▸ **What to produce**:
Search through the entries for the word "LIST" and copy every line that has it.

[Design files in plain text]
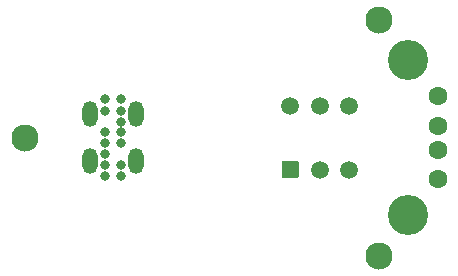
<source format=gbr>
%TF.GenerationSoftware,KiCad,Pcbnew,(5.1.12-1-10_14)*%
%TF.CreationDate,2022-08-29T02:47:29+08:00*%
%TF.ProjectId,0102_USB-C,30313032-5f55-4534-922d-432e6b696361,rev?*%
%TF.SameCoordinates,Original*%
%TF.FileFunction,Soldermask,Bot*%
%TF.FilePolarity,Negative*%
%FSLAX46Y46*%
G04 Gerber Fmt 4.6, Leading zero omitted, Abs format (unit mm)*
G04 Created by KiCad (PCBNEW (5.1.12-1-10_14)) date 2022-08-29 02:47:29*
%MOMM*%
%LPD*%
G01*
G04 APERTURE LIST*
%ADD10C,3.400000*%
%ADD11C,1.600000*%
%ADD12C,1.500000*%
%ADD13C,2.300000*%
%ADD14C,0.800000*%
%ADD15O,1.300000X2.200000*%
G04 APERTURE END LIST*
D10*
%TO.C,J2*%
X34800000Y5730000D03*
X34800000Y18870000D03*
D11*
X37300000Y8800000D03*
X37300000Y11300000D03*
X37300000Y13300000D03*
X37300000Y15800000D03*
%TD*%
D12*
%TO.C,SW1*%
X29800000Y15000000D03*
X27300000Y15000000D03*
X24800000Y15000000D03*
X29800000Y9600000D03*
X27300000Y9600000D03*
G36*
G01*
X25450000Y8900000D02*
X24150000Y8900000D01*
G75*
G02*
X24100000Y8950000I0J50000D01*
G01*
X24100000Y10250000D01*
G75*
G02*
X24150000Y10300000I50000J0D01*
G01*
X25450000Y10300000D01*
G75*
G02*
X25500000Y10250000I0J-50000D01*
G01*
X25500000Y8950000D01*
G75*
G02*
X25450000Y8900000I-50000J0D01*
G01*
G37*
%TD*%
D13*
%TO.C,H3*%
X32300000Y2300000D03*
%TD*%
%TO.C,H2*%
X2300000Y12300000D03*
%TD*%
%TO.C,H1*%
X32300000Y22300000D03*
%TD*%
D14*
%TO.C,J1*%
X10500000Y9050000D03*
X10500000Y10000000D03*
X10500000Y11850000D03*
X10500000Y12750000D03*
X10500000Y13650000D03*
X10500000Y14600000D03*
X10500000Y15550000D03*
X9100000Y15550000D03*
X9100000Y14600000D03*
X9100000Y12750000D03*
X9100000Y11850000D03*
X9100000Y10950000D03*
X9100000Y10000000D03*
X9100000Y9050000D03*
D15*
X11730000Y14300000D03*
X7870000Y14300000D03*
X11730000Y10300000D03*
X7870000Y10300000D03*
%TD*%
M02*

</source>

▸ **Output for this exercise**:
G04 APERTURE LIST*
G04 APERTURE END LIST*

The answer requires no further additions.